Frank nodded. “What about it?”
“Well, my mom is best friends with Gerard’s mom. That’s how we were friends.”
“Anyways, one night when Amy was sleeping over, Gerard’s mom knocked on our door. She was soaking wet, and she hadn’t driven over in a car. We guessed that she had walked the two miles in pouring rain to my house like a madwoman.”
“Gee, why’d she do that? Did she say why she was there?”
“Hold on, that part’s next. So, after my mom dried her off and made her some coffee, she shoved Amy and I into my room. It didn’t really do anything, since the room they were in was right outside my door.”
“So you and Amy put your ears up to the door and listen to their conversation?”

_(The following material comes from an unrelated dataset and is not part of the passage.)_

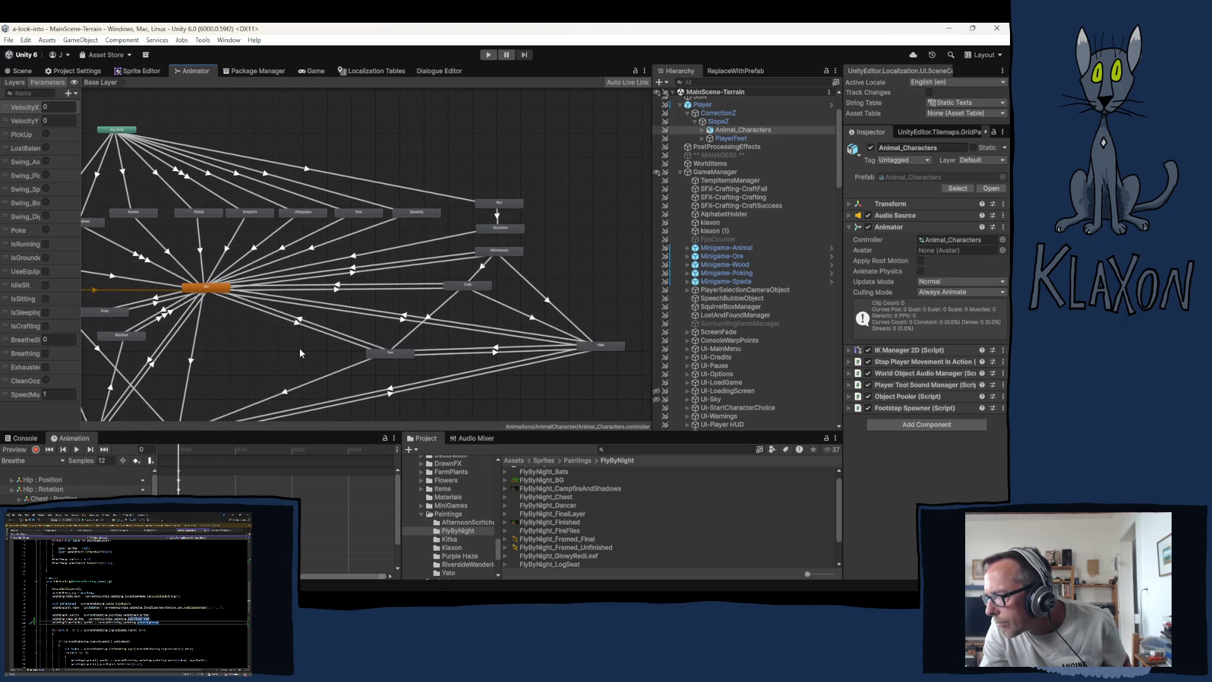
Frame the whole Animator graph, then bring up the Frame.png document in Krita.
scroll(541, 216, up, 5)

“Yep.” Tasha smiled. “After she shut the door, Amy and I stayed really quiet in order to hear them talk. My mom asked Gerard’s mom what she was doing there….”
Frank waited. “And…?”
“And, Gerard’s mom said she had been kicked out of her house by her husband. She said her husband abused her, and apparently, Gerard abuses her too.”
Frank laughed, not believing what he heard.
“That’s ridiculous. No boy abuses their mother.”
“Well. Gerard does.”
“It sure doesn’t look like he’s the kind for abusing. He looks real sweet.” Frank said with his Southern twang.
“If that’s what you think. You only ever see the nice in people. They could be murderers, and you would call them innocent and sweet.”
“Is that a good or bad thing?”
“Depends on how you take it.”
Frank sighed. Break was over, and all he had heard was lies to his thoughts. He didn’t believe that people abused their mothers; not in this town, at least. In fact, what Tasha had said about Frank not seeing the bad in people made him uneasy. He wasn’t sure if it was bad or good, and it was fogging his mind. Frank, though independent, liked hearing what others had to say about him and analyzing it.
He couldn’t analyze what Tasha had said, and it kept him thinking for the next day or two. All Frank knew now was that a boy abused his mom, and that wasn’t enough.